Escudero suggested that the country provide foreign investors with leasehold on land which would be “the closest they can get to ownership.”
Former senator Ernesto Maceda said that restrictive policies were discouraging foreign investors from establishing their business in the country.
“I think we receive the least foreign investments in Asia because of questionable practices, red tape,” he said.
“We should take out the economic provision which is preventing foreign investors from owning land,” Maceda added.
Senator Aquilino Pimentel III believes that the country needs to undergo Charter change (Cha-cha), which is the stand of his political party PDP-Laban.

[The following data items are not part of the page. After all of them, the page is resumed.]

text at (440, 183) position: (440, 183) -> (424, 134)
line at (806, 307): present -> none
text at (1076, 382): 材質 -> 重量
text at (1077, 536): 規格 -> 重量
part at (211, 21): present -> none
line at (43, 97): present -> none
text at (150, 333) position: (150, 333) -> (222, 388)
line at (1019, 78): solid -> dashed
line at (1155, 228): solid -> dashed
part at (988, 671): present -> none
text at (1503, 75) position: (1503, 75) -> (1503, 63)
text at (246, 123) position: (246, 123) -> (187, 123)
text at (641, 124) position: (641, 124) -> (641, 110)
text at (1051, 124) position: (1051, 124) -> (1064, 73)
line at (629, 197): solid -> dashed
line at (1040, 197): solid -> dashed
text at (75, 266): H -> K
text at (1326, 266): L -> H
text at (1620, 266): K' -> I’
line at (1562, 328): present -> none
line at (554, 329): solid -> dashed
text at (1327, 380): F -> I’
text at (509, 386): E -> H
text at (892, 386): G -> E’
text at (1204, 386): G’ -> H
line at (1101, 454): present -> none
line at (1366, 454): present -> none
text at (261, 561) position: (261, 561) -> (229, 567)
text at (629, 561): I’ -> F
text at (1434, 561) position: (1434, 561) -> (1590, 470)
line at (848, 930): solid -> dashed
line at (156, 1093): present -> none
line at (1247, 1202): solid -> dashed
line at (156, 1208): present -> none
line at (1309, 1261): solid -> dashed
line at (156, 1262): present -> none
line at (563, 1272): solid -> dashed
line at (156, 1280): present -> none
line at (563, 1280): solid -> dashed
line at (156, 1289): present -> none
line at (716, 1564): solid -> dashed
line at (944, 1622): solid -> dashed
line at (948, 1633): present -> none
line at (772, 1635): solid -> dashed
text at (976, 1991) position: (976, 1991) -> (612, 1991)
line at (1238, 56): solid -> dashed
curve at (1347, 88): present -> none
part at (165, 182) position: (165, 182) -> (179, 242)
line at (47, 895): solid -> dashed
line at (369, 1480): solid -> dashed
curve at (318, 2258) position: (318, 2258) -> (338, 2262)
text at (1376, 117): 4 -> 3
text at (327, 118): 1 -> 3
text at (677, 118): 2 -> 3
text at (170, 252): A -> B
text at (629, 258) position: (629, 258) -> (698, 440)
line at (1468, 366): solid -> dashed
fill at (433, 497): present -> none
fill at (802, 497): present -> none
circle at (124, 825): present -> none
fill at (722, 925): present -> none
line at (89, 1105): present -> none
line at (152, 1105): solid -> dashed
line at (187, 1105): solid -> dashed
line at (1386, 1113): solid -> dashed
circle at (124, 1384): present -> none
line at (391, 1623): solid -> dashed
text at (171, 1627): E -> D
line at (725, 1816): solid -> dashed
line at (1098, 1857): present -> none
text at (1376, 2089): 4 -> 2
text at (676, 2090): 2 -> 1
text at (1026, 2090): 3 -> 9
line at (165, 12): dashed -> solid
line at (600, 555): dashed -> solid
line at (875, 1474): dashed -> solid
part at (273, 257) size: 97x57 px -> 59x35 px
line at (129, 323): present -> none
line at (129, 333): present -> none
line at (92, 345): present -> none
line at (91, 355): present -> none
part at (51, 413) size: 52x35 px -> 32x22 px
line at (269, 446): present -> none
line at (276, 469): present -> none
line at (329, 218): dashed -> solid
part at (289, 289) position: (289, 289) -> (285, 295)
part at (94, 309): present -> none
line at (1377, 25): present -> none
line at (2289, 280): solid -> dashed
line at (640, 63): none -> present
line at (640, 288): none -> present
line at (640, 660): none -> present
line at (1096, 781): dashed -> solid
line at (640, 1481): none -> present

“We need Charter change. The primary motivation why I am open to Cha-cha [is that] I want to take a look at the political provisions but definitely I have reservations,” he said.
In contrast, Senator Alan Peter Cayetano was against constitutional revision, saying that there was no assurance that Charter change will cover only the economic provisions in the Constitution.
“I have reservations when it comes to Charter change. This has always been divisive and talks on Cha-cha might not stop at the economic provisions,” he told the audience, adding that extending the President’s term will always come into question.
Instead of amending the Constitution, Senator Loren Legarda urged the government act on existing laws to make them robust.
“Many laws are unfunded or not effectively being implemented. They usually call for Charter change or changes in the foreign ownership policy but the reason why we are not getting as much foreign investments is the lack of action on such laws,” she told the audience.
She said that many laws could provide livelihood for those in need if only the government implemented them efficiently.
“We have the policies… we do not need to change the Constitution,” said Legarda.
Inquirer will hold two other fora on April 18 in Baguio and on April 26 in Cebu.